We used several strains of mice as listed below. Control mice were of the same genetic strains as the mice with which they were compared. We used male and female mice on a pure 129/SvEv genetic background for Bbs1M390R/M390R mice and littermate controls (Bbs1+/+ and Bbs1M390R/+). Heterozygote mice (Bbs1M390R/+) do not exhibit BBS phenotypes [22,47], and are not significantly different in fear conditioning compared to Bbs1+/+ mice (S3 Fig). To generate mice with preferential Bbs1 deletion in the forebrain, we crossed Bbs1flox/flox mice (129/SvEv) [47] with Emx1-Cre knock-in mice (C57BL/6) (Jackson Laboratory, #005628). To verify forebrain Cre expression, we crossed Emx1-Cre knock-in mice with the Ai9 Cre reporter line Gt(ROSA)26Sortm9(CAG-tdTomato)Hze (C57BL/6) (Jackson Laboratory #007909). We also used conditional Bbs8 knockout mice (Bbs8flox/flox, C57BL/6) [36] crossed with tamoxifen-inducible Cre recombinase mice, B6.Cg-Ndor1Tg(UBC-cre/ERT2)1Ejb/2J (Jackson Laboratory #008085).

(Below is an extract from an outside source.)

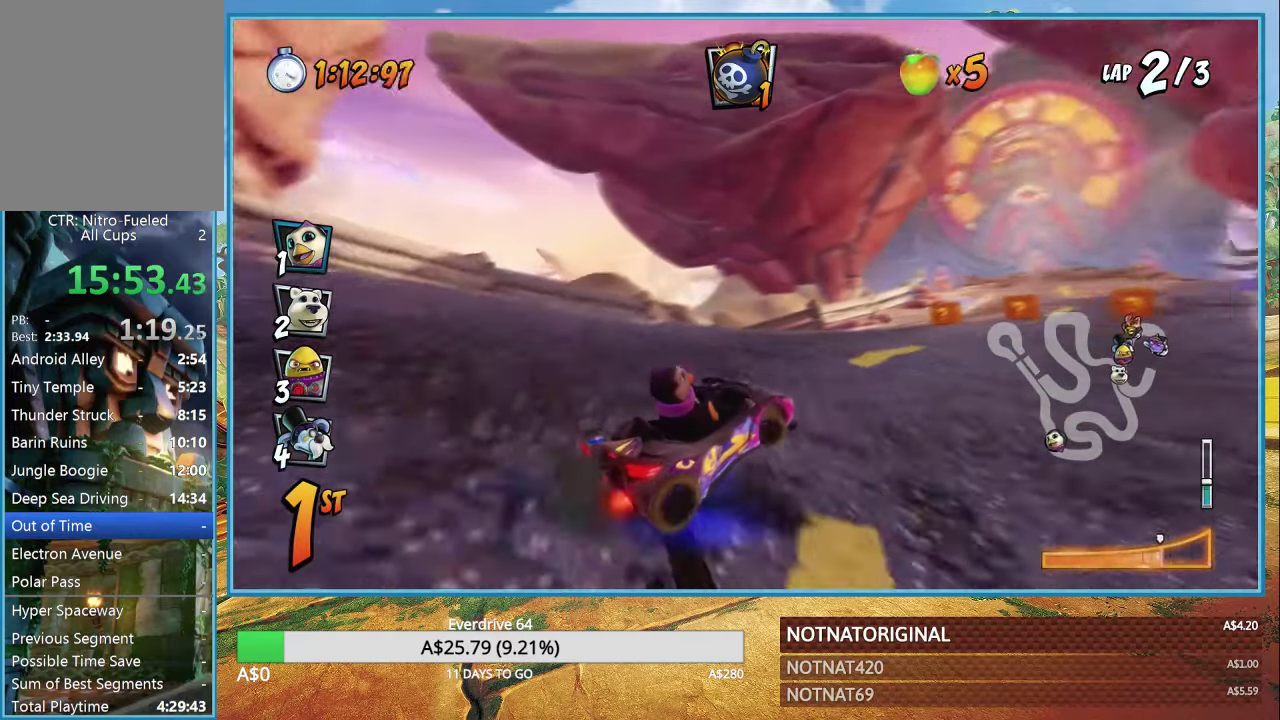
{"buttons": ["CROSS", "R1"], "left_stick": "right", "right_stick": "center", "events": [[234, "L1", "down"], [350, "L1", "up"], [367, "R1", "up"], [450, "R1", "down"]]}
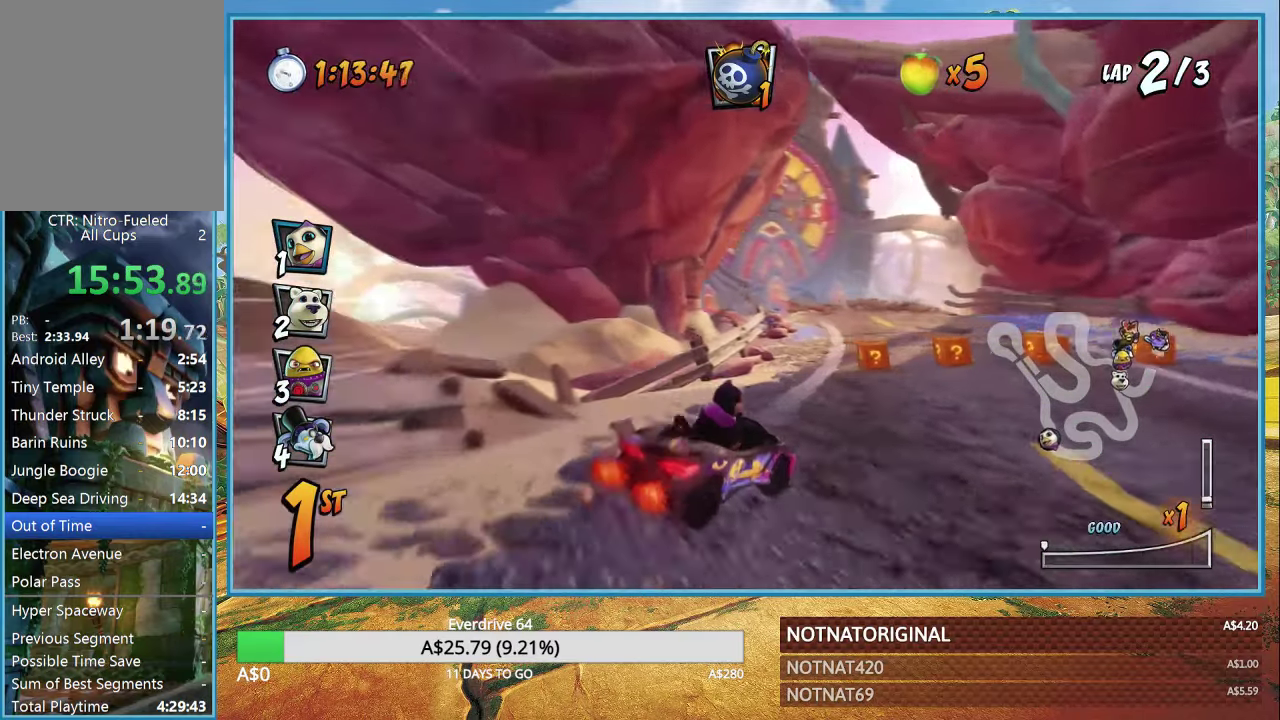
{"buttons": ["CROSS", "R1"], "left_stick": "up-left", "right_stick": "center", "events": [[267, "R1", "up"], [500, "R1", "down"], [500, "left_stick", "up-left"]]}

Tamoxifen-inducible excision of Bbs8
We postnatally excised Bbs8 according to previously described procedures [36]. To induce Cre expression, Bbs8flox/flox and Bbs8flox/-; UBC-CreERT2+ mice were injected subcutaneously with 40 μL of tamoxifen (15 mg/mL in corn oil) on three separate days (P9, P12, and P15). Bbs8flox/flox and Bbs8flox/-; UBC-CreERT2- mice injected with tamoxifen were the littermate controls. We assessed excision efficiency as previously described [36]. The Bbs8 tamoxifen inducible knockout mice (Bbs8flox/flox and Bbs8flox/-; UBC-CreERT2+) that were determined to have less than 90% excision were excluded from the research study. This was decided as an exclusion criterion prior to conducting the study. No other mice were excluded from the research study.
Behavioral testing
All behavioral testing was conducted during the light cycle, unless otherwise noted.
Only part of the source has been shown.